● MATERIAL FOR THE TASK
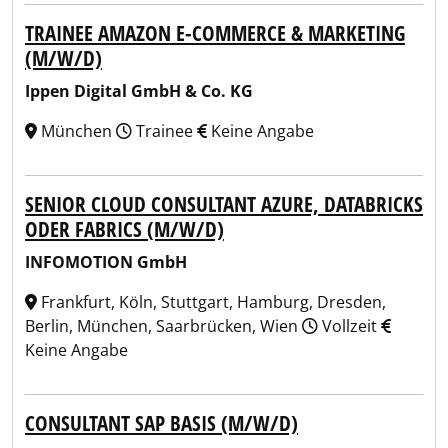
TRAINEE AMAZON E-COMMERCE & MARKETING
(M/W/D)
Ippen Digital GmbH & Co. KG
München
Trainee
Keine Angabe
SENIOR CLOUD CONSULTANT AZURE, DATABRICKS
ODER FABRICS (M/W/D)
INFOMOTION GmbH
Frankfurt, Köln, Stuttgart, Hamburg, Dresden,
Berlin, München, Saarbrücken, Wien
Vollzeit
Keine Angabe
CONSULTANT SAP BASIS (M/W/D)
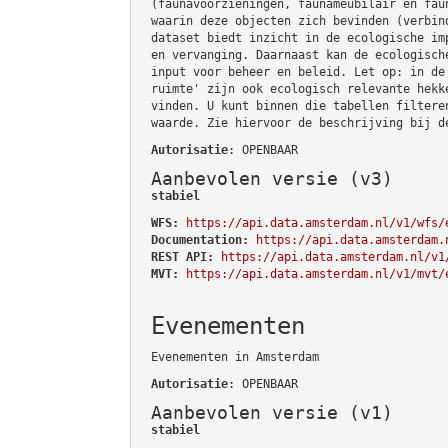
(faunavoorzieningen, faunameubilair en fau
waarin deze objecten zich bevinden (verbin
dataset biedt inzicht in de ecologische im
en vervanging. Daarnaast kan de ecologisch
input voor beheer en beleid. Let op: in de
ruimte' zijn ook ecologisch relevante hekk
vinden. U kunt binnen die tabellen filtere
waarde. Zie hiervoor de beschrijving bij d
Autorisatie
: OPENBAAR
Aanbevolen versie (v3)
stabiel
WFS:
https://api.data.amsterdam.nl/v1/wfs/
Documentation:
https://api.data.amsterdam.
REST API:
https://api.data.amsterdam.nl/v1
MVT:
https://api.data.amsterdam.nl/v1/mvt/
Evenementen
Evenementen in Amsterdam
Autorisatie
: OPENBAAR
Aanbevolen versie (v1)
stabiel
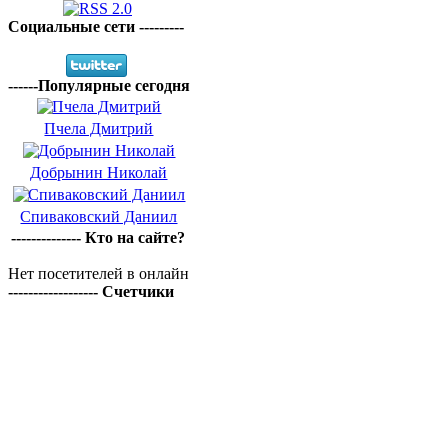
Социальные сети ---------
------Популярные сегодня
Пчела Дмитрий
Добрынин Николай
Спиваковский Даниил
-------------- Кто на сайте?
Нет посетителей в онлайн
------------------ Счетчики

● TASK
Return all the lines above character for character, but leave out the pictures.

● ANSWER FOR THIS EXERCISE
TRAINEE AMAZON E-COMMERCE & MARKETING
(M/W/D)
Ippen Digital GmbH & Co. KG
München
Trainee
Keine Angabe
SENIOR CLOUD CONSULTANT AZURE, DATABRICKS
ODER FABRICS (M/W/D)
INFOMOTION GmbH
Frankfurt, Köln, Stuttgart, Hamburg, Dresden,
Berlin, München, Saarbrücken, Wien
Vollzeit
Keine Angabe
CONSULTANT SAP BASIS (M/W/D)
(faunavoorzieningen, faunameubilair en fau
waarin deze objecten zich bevinden (verbin
dataset biedt inzicht in de ecologische im
en vervanging. Daarnaast kan de ecologisch
input voor beheer en beleid. Let op: in de
ruimte' zijn ook ecologisch relevante hekk
vinden. U kunt binnen die tabellen filtere
waarde. Zie hiervoor de beschrijving bij d
Autorisatie
: OPENBAAR
Aanbevolen versie (v3)
stabiel
WFS:
https://api.data.amsterdam.nl/v1/wfs/
Documentation:
https://api.data.amsterdam.
REST API:
https://api.data.amsterdam.nl/v1
MVT:
https://api.data.amsterdam.nl/v1/mvt/
Evenementen
Evenementen in Amsterdam
Autorisatie
: OPENBAAR
Aanbevolen versie (v1)
stabiel
Социальные сети ---------
------Популярные сегодня
Пчела Дмитрий
Добрынин Николай
Спиваковский Даниил
-------------- Кто на сайте?
Нет посетителей в онлайн
------------------ Счетчики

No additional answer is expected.